◆ **Data provided**

[Start of Attachment]

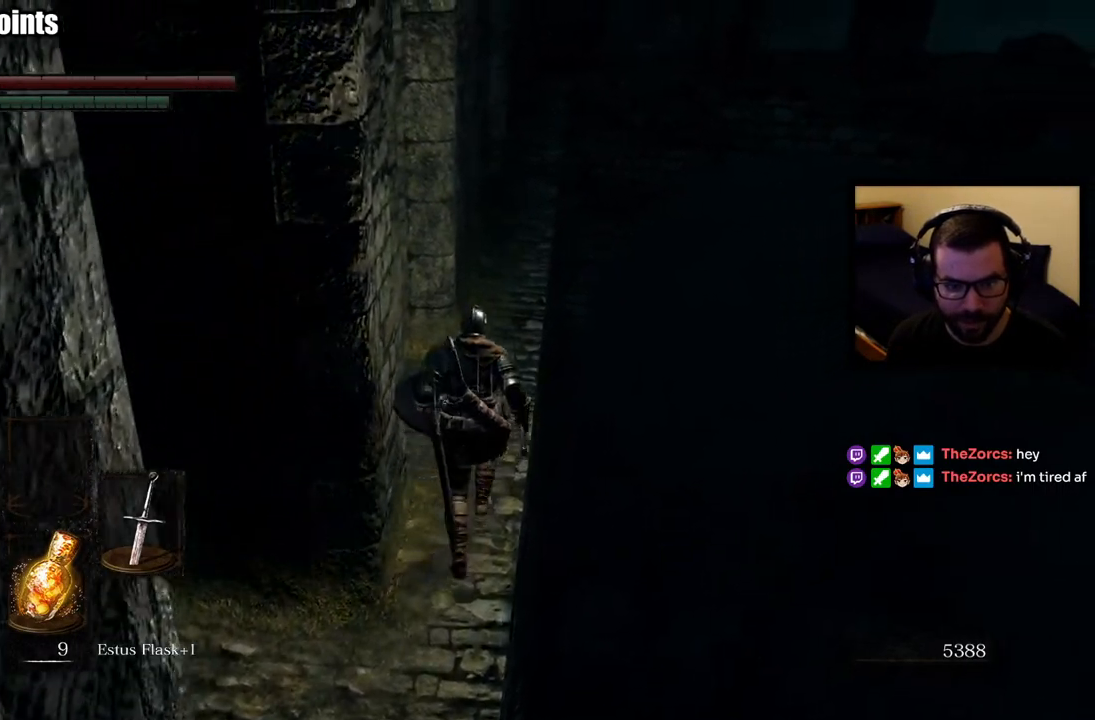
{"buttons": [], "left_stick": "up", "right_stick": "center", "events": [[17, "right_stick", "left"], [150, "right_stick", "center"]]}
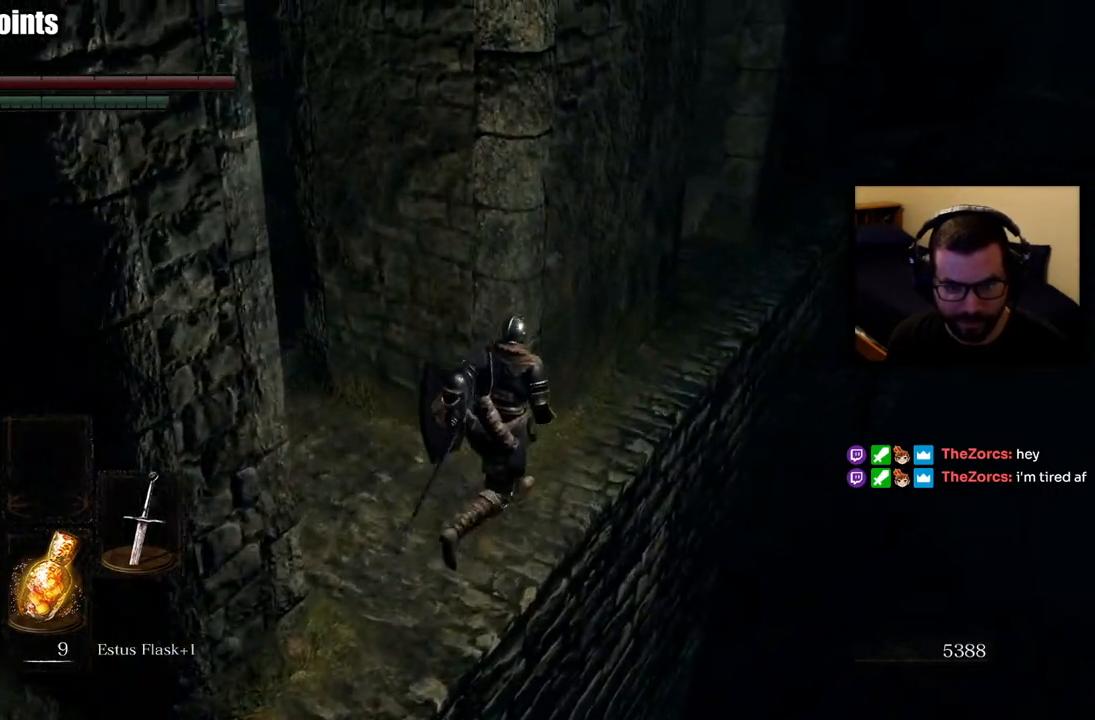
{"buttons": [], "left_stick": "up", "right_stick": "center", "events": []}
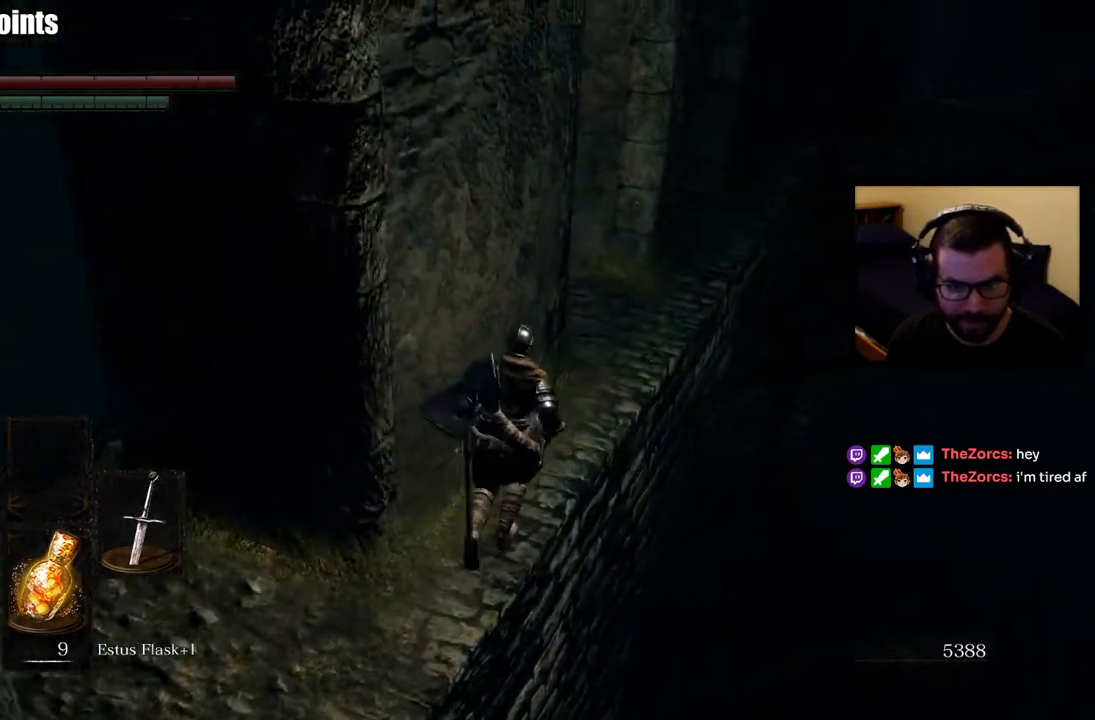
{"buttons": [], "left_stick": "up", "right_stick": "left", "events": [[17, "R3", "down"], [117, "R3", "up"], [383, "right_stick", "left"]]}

[End of Attachment]
[Start of Attachment]

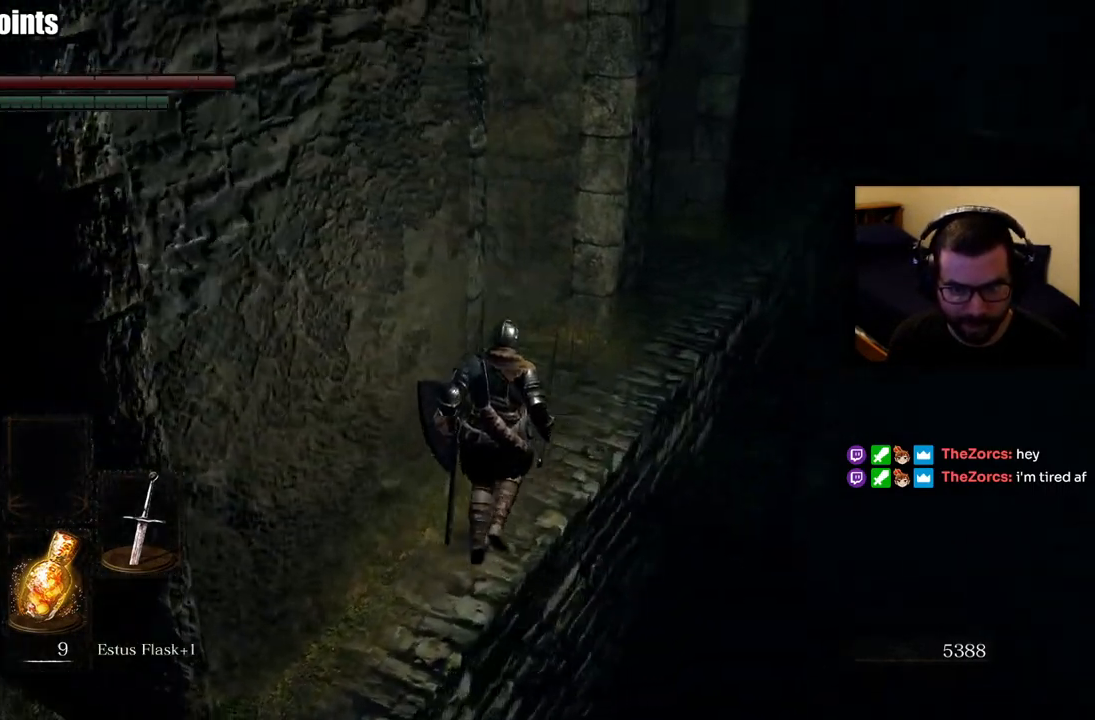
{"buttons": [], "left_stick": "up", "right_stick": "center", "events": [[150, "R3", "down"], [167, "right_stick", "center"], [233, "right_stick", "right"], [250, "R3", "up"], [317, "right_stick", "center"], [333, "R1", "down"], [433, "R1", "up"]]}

[End of Attachment]

◆ **Prompt**
Each line of the data that has the string "down" should be returned.

◆ **Solution for this exercise**
{"buttons": [], "left_stick": "up", "right_stick": "left", "events": [[17, "R3", "down"], [117, "R3", "up"], [383, "right_stick", "left"]]}
{"buttons": [], "left_stick": "up", "right_stick": "center", "events": [[150, "R3", "down"], [167, "right_stick", "center"], [233, "right_stick", "right"], [250, "R3", "up"], [317, "right_stick", "center"], [333, "R1", "down"], [433, "R1", "up"]]}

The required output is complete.